In many states, courts are required to determine whether a pay if paid, or pay when paid contract clause functions as a risk-shifting clause, or merely a timing mechanism. This can be a tough challenge. Fortunately, pay if paid clauses in California are easy to figure out: they are unenforceable as a matter of public policy.
Pay If Paid Clauses in California
The leading opinion on pay if paid clauses in California contracts was issued by the Supreme Court of California in 1997 for the case Wm. R. Clarke Corp. v. Safeco Insurance Company (15 Cal.4th 882).
Before even discussing the facts that led to the dispute in Clarke, the court gives us a really impressive overview of how pay if paid provisions are interpreted in other states. The court devotes a lot of attention to New York, South Carolina, Illinois, and Wisconsin, where pay if paid provisions “have been declared void and unenforceable” either by statute or as a matter of public policy by the courts. Since this was the first time the Supreme Court of California had ruled on the enforceability of a pay if paid clause, the choice the court had to make was clearly an important one: Should pay if paid clauses be permitted or prohibited in the state?
In 1990, the owner of a commercial building hired Keller Construction Co., Ltd. (Keller) as general contractor on a project to rehabilitate the building. Keller then subcontracted with a wide variety of parties, including the plaintiff, Wm. R. Clarke Corp. (Clarke). At the owner’s insistence, Keller obtained a payment bond from Safeco Insurance Company (Safeco).
Once “substantial work” was done on the project, the owner stopped sending money to the general contractor, Keller then refused to keep paying the subcontractors, including Clarke. As a result, the subcontractors, again including Clarke, filed mechanics liens on the property and later sued to foreclose on them.

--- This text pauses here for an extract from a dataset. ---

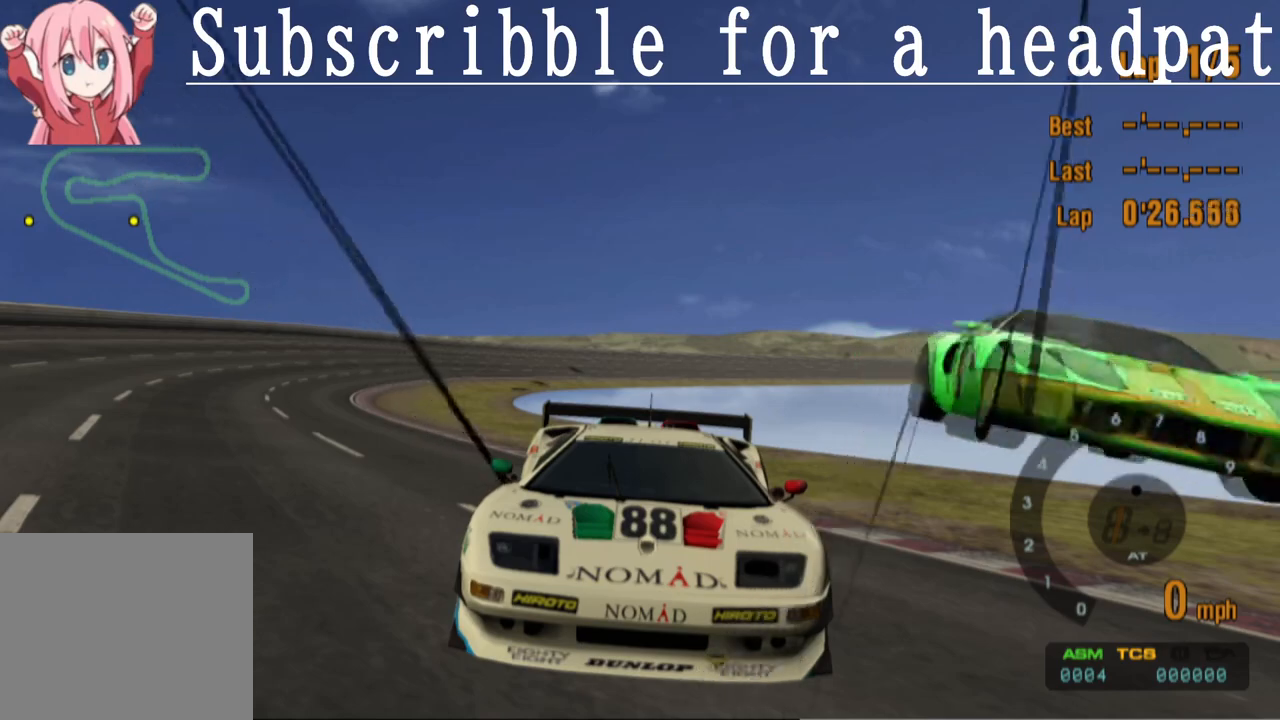
{"buttons": ["SQUARE", "L1"], "left_stick": "center", "right_stick": "center", "events": []}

At trial (and later on both appeals), Safeco argued that it had no duty to pay any of the subcontractors since it was protected by the “pay if paid” clauses in each of the subcontracts, the language of which is recounted below:
Contractor shall have no obligation, legal, equitable or otherwise, to pay Subcontractor for Work performed by Subcontractor unless and until Contractor is paid by the Owner for the Work performed by Subcontractor. Furthermore, in the event Contractor is never paid by Owner for Subcontractor’s Work, then Subcontractor shall forever be barred from making, and hereby waives, in perpetuity, any claim against Contractor therefor.
Both lower courts disagreed with Safeco’s argument and instead sided with the subcontractors on contractual grounds. After Safeco appealed the judgment against it twice, the matter came before the Supreme Court of California.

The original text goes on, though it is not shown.